====== Source material ======
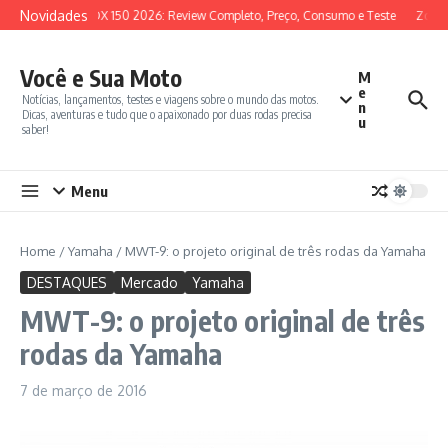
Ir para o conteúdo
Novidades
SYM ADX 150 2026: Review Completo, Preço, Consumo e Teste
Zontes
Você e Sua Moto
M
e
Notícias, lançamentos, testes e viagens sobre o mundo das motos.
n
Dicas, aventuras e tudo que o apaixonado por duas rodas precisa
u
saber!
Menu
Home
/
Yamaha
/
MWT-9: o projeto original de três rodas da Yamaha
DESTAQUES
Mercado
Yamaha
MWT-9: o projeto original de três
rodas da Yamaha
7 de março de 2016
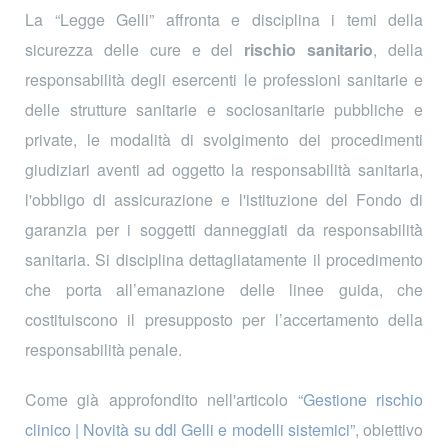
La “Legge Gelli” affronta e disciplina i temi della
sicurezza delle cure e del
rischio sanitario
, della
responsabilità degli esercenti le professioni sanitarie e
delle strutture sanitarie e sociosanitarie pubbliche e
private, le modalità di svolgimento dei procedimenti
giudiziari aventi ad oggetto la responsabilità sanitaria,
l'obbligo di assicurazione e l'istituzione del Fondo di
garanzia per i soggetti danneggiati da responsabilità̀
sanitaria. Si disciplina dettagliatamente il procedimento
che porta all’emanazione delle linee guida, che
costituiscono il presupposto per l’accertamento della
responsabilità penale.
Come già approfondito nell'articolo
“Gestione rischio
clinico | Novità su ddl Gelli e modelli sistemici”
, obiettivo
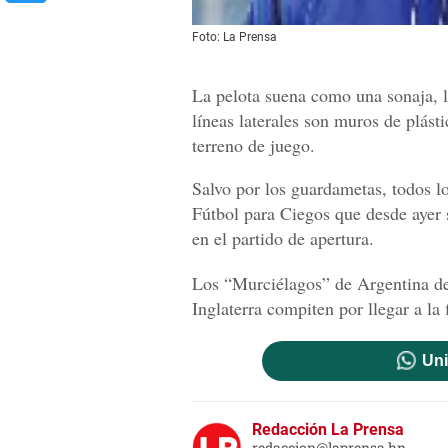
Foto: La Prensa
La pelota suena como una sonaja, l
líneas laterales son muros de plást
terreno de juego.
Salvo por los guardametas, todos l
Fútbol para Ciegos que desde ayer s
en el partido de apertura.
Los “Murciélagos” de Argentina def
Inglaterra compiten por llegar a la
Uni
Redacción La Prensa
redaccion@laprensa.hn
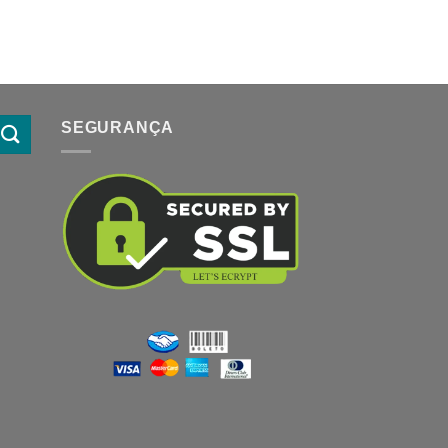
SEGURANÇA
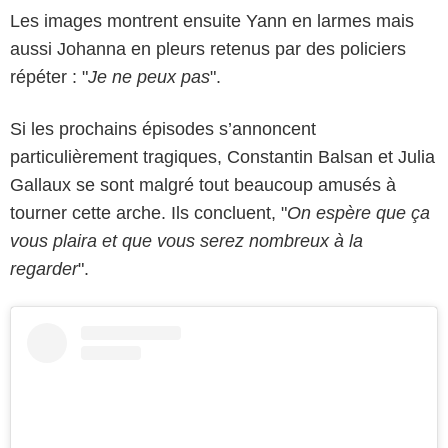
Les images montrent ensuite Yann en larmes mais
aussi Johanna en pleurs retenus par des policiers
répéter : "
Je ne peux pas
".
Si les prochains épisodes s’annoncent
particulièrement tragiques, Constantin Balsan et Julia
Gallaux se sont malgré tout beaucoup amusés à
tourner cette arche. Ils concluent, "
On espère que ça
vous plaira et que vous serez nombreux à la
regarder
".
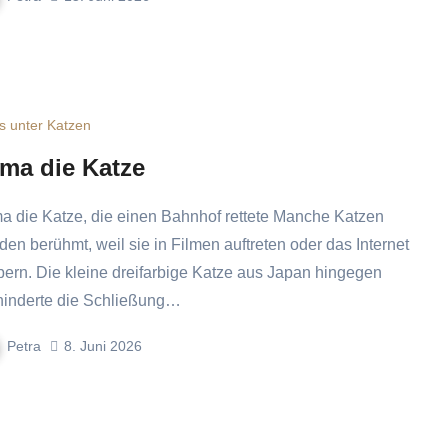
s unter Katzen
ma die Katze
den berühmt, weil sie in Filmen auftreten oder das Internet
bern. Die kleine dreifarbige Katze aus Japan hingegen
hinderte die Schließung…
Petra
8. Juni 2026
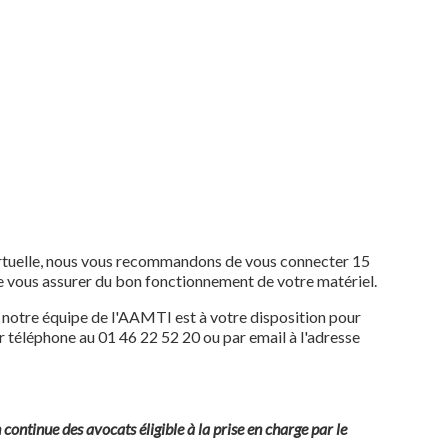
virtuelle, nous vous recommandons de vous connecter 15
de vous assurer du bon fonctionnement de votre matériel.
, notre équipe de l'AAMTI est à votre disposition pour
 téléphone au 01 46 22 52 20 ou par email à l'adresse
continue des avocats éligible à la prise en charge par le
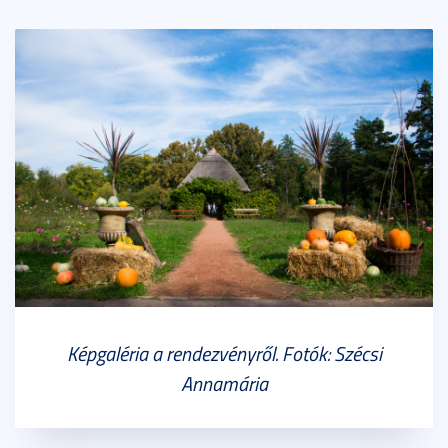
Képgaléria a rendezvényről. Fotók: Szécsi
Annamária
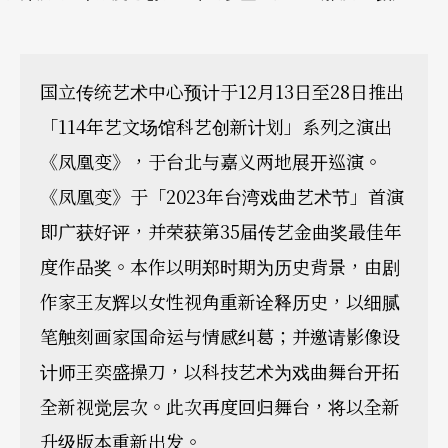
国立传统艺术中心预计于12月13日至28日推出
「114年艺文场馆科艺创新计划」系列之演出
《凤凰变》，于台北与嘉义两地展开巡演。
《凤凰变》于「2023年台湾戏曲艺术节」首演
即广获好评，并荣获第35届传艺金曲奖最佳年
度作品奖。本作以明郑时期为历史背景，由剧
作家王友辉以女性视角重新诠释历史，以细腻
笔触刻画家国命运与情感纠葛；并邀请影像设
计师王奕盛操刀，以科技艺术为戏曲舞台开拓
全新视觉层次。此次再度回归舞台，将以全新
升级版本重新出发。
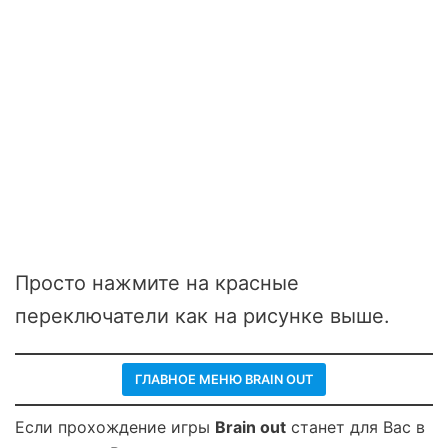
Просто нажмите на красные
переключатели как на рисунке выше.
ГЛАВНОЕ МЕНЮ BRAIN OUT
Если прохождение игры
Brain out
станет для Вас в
======
• Prompt:
Pictures are to be left out; repeat all the remaining data exactly.

• Output of the task:
Ir para o conteúdo
Novidades
SYM ADX 150 2026: Review Completo, Preço, Consumo e Teste
Zontes
Você e Sua Moto
M
e
Notícias, lançamentos, testes e viagens sobre o mundo das motos.
n
Dicas, aventuras e tudo que o apaixonado por duas rodas precisa
u
saber!
Menu
Home
/
Yamaha
/
MWT-9: o projeto original de três rodas da Yamaha
DESTAQUES
Mercado
Yamaha
MWT-9: o projeto original de três
rodas da Yamaha
7 de março de 2016
La “Legge Gelli” affronta e disciplina i temi della
sicurezza delle cure e del
rischio sanitario
, della
responsabilità degli esercenti le professioni sanitarie e
delle strutture sanitarie e sociosanitarie pubbliche e
private, le modalità di svolgimento dei procedimenti
giudiziari aventi ad oggetto la responsabilità sanitaria,
l'obbligo di assicurazione e l'istituzione del Fondo di
garanzia per i soggetti danneggiati da responsabilità̀
sanitaria. Si disciplina dettagliatamente il procedimento
che porta all’emanazione delle linee guida, che
costituiscono il presupposto per l’accertamento della
responsabilità penale.
Come già approfondito nell'articolo
“Gestione rischio
clinico | Novità su ddl Gelli e modelli sistemici”
, obiettivo
Foto: La Prensa
La pelota suena como una sonaja, l
líneas laterales son muros de plást
terreno de juego.
Salvo por los guardametas, todos l
Fútbol para Ciegos que desde ayer s
en el partido de apertura.
Los “Murciélagos” de Argentina def
Inglaterra compiten por llegar a la
Uni
Redacción La Prensa
redaccion@laprensa.hn
SEGURANÇA
Les images montrent ensuite Yann en larmes mais
aussi Johanna en pleurs retenus par des policiers
répéter : "
Je ne peux pas
".
Si les prochains épisodes s’annoncent
particulièrement tragiques, Constantin Balsan et Julia
Gallaux se sont malgré tout beaucoup amusés à
tourner cette arche. Ils concluent, "
On espère que ça
vous plaira et que vous serez nombreux à la
regarder
".
s unter Katzen
ma die Katze
den berühmt, weil sie in Filmen auftreten oder das Internet
bern. Die kleine dreifarbige Katze aus Japan hingegen
hinderte die Schließung…
Petra
8. Juni 2026
virtuelle, nous vous recommandons de vous connecter 15
de vous assurer du bon fonctionnement de votre matériel.
, notre équipe de l'AAMTI est à votre disposition pour
 téléphone au 01 46 22 52 20 ou par email à l'adresse
continue des avocats éligible à la prise en charge par le
Képgaléria a rendezvényről. Fotók: Szécsi
Annamária
国立传统艺术中心预计于12月13日至28日推出
「114年艺文场馆科艺创新计划」系列之演出
《凤凰变》，于台北与嘉义两地展开巡演。
《凤凰变》于「2023年台湾戏曲艺术节」首演
即广获好评，并荣获第35届传艺金曲奖最佳年
度作品奖。本作以明郑时期为历史背景，由剧
作家王友辉以女性视角重新诠释历史，以细腻
笔触刻画家国命运与情感纠葛；并邀请影像设
计师王奕盛操刀，以科技艺术为戏曲舞台开拓
全新视觉层次。此次再度回归舞台，将以全新
升级版本重新出发。
Просто нажмите на красные
переключатели как на рисунке выше.
ГЛАВНОЕ МЕНЮ BRAIN OUT
Если прохождение игры
Brain out
станет для Вас в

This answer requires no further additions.